I left the clinic that afternoon feeling very ill and bleeding heavily. However, luck seemed to be on my side: the abortion was successful. It was a chapter of my life that I closed and gratefully locked away for safe keeping.
Almost 17 years have passed since the abortion. In that time, I have been blessed with two beautiful daughters and a loving husband. Both our girls attend a private Christian school, and we are active members at a neighborhood Christian church. I had not even thought about that “May day” in a very long time. However, this past Friday (January 20th, 2011) I listened to Krista Tippett’s interview with Frances Kissling on Being, while driving to my daughter’s piano lesson. Krista ended the show asking for reflections and stories from the audience about abortion. It was at that moment, with my two girls sleeping peacefully in the backseat, I made the decision to share my story.

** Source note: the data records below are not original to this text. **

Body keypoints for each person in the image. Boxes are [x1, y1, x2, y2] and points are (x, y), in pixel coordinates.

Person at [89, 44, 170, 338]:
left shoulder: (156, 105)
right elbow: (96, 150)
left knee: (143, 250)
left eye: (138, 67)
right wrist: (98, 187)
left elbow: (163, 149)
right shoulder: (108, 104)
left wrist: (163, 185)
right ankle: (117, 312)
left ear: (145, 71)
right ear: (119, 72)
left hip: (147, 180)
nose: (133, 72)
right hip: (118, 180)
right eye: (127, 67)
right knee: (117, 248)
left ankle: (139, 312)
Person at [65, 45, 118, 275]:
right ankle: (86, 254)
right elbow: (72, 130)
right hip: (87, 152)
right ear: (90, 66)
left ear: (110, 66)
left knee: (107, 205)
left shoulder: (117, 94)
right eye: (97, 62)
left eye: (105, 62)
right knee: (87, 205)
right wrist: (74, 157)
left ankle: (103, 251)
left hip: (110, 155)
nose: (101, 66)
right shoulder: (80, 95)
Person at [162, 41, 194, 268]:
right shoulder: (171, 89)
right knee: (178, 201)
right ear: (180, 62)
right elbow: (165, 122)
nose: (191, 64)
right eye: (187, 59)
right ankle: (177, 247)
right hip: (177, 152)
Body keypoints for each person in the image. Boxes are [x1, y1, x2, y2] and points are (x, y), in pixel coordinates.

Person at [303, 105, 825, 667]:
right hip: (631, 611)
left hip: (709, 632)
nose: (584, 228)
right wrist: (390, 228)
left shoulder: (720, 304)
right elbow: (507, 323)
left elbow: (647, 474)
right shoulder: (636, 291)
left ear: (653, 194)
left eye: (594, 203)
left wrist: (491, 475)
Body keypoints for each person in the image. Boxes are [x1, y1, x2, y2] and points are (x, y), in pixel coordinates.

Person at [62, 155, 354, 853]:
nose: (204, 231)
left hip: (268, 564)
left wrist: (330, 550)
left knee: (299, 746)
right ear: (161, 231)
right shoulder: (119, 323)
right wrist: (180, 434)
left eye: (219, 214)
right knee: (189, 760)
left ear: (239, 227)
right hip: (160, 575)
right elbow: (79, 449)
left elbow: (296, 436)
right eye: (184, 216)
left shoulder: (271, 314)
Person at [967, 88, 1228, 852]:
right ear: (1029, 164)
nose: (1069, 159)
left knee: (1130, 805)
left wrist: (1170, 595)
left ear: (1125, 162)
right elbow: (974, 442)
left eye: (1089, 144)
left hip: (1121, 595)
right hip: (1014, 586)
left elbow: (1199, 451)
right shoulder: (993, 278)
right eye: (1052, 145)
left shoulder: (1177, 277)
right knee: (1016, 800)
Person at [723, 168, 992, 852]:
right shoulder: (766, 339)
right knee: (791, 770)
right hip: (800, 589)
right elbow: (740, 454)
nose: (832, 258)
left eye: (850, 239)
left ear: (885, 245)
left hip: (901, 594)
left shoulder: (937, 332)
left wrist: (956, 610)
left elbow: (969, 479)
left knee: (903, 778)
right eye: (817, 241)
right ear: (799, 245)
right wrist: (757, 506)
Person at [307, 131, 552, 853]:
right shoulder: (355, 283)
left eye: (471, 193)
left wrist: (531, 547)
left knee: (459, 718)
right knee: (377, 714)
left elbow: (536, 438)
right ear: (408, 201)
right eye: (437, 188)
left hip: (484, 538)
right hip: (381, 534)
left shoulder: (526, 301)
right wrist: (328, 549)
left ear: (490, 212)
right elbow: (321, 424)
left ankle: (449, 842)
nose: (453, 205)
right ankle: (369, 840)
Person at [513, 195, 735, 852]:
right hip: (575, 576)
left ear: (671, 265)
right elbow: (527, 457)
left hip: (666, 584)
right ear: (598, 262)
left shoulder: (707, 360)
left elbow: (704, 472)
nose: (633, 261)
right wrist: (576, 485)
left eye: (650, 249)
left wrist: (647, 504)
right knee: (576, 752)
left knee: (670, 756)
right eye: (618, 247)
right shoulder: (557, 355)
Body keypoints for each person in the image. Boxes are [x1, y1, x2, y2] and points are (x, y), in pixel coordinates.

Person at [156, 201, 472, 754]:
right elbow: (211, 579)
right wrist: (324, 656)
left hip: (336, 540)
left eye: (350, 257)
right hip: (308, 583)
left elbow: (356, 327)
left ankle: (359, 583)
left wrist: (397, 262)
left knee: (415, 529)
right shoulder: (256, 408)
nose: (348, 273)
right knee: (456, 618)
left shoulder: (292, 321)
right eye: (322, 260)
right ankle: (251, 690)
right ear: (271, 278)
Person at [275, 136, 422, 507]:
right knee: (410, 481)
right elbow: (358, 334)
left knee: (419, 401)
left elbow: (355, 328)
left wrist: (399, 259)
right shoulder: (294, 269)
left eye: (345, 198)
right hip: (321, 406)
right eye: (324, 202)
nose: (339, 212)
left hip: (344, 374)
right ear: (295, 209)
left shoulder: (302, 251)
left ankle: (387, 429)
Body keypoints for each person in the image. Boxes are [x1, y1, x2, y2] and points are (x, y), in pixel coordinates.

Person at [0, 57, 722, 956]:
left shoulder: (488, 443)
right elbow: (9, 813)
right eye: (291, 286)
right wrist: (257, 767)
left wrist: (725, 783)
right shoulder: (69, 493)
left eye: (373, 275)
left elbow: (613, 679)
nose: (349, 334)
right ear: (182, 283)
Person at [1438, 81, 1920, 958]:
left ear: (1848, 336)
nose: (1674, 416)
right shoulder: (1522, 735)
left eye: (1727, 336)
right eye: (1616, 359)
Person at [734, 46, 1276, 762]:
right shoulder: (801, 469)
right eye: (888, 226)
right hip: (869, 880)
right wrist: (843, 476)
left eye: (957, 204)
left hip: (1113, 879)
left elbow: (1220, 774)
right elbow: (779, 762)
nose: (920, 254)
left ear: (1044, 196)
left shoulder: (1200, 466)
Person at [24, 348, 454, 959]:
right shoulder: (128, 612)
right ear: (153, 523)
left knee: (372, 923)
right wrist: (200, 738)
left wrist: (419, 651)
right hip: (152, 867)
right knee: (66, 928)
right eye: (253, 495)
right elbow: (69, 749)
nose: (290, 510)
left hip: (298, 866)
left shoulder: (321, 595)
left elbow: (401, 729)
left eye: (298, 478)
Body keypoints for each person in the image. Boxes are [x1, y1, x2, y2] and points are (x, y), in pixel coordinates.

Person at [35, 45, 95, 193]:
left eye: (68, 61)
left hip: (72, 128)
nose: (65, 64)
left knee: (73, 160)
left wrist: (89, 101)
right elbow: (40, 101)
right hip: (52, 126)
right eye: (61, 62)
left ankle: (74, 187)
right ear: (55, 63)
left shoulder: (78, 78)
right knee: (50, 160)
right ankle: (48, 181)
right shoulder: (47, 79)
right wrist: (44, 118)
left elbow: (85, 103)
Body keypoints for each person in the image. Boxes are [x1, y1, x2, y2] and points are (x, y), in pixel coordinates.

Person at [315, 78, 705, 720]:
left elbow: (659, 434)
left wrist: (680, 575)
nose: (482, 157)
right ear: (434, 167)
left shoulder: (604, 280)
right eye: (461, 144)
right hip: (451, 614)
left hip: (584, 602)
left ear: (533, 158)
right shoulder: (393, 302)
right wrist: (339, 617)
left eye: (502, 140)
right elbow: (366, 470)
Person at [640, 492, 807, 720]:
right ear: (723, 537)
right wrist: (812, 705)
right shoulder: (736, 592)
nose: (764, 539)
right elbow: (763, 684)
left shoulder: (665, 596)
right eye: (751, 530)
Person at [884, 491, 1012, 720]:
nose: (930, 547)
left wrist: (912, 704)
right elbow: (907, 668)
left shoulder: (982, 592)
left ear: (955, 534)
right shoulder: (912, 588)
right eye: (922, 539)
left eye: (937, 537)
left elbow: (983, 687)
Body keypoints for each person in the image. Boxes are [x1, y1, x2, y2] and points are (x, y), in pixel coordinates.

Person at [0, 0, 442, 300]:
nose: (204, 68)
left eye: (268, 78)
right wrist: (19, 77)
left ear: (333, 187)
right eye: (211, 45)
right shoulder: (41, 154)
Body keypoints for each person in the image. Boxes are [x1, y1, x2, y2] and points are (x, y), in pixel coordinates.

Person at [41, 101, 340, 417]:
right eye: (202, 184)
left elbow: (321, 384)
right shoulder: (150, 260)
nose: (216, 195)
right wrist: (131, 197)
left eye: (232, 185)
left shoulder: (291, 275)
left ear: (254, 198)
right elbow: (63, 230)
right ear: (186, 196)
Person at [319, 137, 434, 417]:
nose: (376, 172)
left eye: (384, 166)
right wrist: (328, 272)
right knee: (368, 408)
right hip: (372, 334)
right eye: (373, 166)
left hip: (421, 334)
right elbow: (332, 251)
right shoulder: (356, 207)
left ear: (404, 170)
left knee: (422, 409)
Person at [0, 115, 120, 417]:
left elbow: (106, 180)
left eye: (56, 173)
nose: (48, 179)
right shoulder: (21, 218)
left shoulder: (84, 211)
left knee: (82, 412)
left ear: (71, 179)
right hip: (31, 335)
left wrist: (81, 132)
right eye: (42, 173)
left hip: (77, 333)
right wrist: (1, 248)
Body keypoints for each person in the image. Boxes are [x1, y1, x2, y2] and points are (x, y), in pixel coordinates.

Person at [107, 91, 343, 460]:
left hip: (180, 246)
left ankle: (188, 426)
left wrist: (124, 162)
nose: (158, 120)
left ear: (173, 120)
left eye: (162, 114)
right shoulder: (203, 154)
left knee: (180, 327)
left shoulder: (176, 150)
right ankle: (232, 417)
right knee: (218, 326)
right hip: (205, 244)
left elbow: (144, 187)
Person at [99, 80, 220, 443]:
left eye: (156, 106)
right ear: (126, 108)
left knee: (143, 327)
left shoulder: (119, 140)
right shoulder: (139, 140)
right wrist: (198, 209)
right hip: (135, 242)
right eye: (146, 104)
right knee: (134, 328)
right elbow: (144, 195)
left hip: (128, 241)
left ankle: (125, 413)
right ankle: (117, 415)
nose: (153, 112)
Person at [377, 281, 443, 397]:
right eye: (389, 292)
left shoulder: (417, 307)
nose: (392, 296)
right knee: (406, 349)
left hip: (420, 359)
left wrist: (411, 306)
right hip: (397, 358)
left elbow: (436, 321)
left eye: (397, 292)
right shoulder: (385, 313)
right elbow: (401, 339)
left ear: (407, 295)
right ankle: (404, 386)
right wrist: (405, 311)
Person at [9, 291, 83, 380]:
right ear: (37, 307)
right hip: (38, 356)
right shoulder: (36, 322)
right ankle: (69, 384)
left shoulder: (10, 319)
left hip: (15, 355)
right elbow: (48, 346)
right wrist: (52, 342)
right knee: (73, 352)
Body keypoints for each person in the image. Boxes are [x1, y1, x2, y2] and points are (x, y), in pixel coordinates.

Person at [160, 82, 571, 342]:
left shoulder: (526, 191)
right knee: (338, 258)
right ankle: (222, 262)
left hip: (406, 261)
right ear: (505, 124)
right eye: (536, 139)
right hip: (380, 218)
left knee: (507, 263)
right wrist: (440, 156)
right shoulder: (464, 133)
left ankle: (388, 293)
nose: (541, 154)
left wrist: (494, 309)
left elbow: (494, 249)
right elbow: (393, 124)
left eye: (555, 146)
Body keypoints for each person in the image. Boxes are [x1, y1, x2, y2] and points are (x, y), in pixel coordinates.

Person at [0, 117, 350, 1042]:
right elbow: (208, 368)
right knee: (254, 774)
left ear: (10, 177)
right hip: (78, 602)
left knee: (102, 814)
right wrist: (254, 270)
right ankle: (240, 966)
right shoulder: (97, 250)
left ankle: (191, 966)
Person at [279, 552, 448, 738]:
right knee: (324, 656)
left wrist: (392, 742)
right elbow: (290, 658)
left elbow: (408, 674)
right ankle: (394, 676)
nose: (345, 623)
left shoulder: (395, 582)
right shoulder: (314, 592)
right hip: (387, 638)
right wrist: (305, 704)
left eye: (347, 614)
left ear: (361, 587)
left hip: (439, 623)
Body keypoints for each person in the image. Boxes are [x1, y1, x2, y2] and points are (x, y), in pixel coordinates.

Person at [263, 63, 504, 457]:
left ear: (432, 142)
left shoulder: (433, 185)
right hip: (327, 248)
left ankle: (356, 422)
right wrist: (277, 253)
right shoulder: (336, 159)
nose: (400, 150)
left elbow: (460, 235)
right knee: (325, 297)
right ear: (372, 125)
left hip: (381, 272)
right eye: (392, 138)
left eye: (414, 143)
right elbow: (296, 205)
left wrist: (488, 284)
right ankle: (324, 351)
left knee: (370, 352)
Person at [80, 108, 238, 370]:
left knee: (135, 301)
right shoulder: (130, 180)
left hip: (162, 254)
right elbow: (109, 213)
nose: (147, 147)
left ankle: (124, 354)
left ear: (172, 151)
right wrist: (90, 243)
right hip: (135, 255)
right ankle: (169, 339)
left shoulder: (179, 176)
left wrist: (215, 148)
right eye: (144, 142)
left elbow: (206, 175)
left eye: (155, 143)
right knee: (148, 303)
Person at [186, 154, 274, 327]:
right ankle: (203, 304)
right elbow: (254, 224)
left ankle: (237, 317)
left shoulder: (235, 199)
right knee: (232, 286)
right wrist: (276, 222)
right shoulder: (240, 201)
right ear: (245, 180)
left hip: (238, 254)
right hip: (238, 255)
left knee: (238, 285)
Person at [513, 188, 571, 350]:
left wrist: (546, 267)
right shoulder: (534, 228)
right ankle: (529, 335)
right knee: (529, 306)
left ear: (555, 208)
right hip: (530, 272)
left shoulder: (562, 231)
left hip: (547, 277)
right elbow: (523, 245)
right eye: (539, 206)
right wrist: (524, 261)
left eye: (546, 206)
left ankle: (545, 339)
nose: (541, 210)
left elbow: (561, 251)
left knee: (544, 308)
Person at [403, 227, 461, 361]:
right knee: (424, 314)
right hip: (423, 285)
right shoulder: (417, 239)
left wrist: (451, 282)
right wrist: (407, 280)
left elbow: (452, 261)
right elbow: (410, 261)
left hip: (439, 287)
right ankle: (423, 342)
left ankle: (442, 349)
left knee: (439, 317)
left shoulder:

As I reflect on the abortion issue, I believe it is very easy for some to sit and judge the actions of others, especially when they are not in the situation. If presented with a pregnancy today, I would not even consider having an abortion. No, not just because I am married. And no, not because I am a Christian. The reason is because the confident woman I am today is a far cry from the frightened and misguided 19 year-old girl of yesteryear. But at the time, I was confident my decision to have an abortion was the right one. Without realizing what I had done all those years ago, I practically locked away a very painful memory.
Few people know I had an abortion. It is not a case of secrecy, because if someone asked if I had one I would not lie. No, it is more of a private issue. I know abortion is a topic that causes such high emotions, and I am sure I would hurt many around me if they knew. However, I am grateful I had the opportunity to chose what to do with my body. As much as I may disagree with my younger self, I would NEVER consider not letting my girls have those same choices. Choices are what defines us as people, and choices are what are essential to understand responsibility. Regardless of what I believe is the RIGHT decision, I believe each woman should have the opportunity to find that out for herself.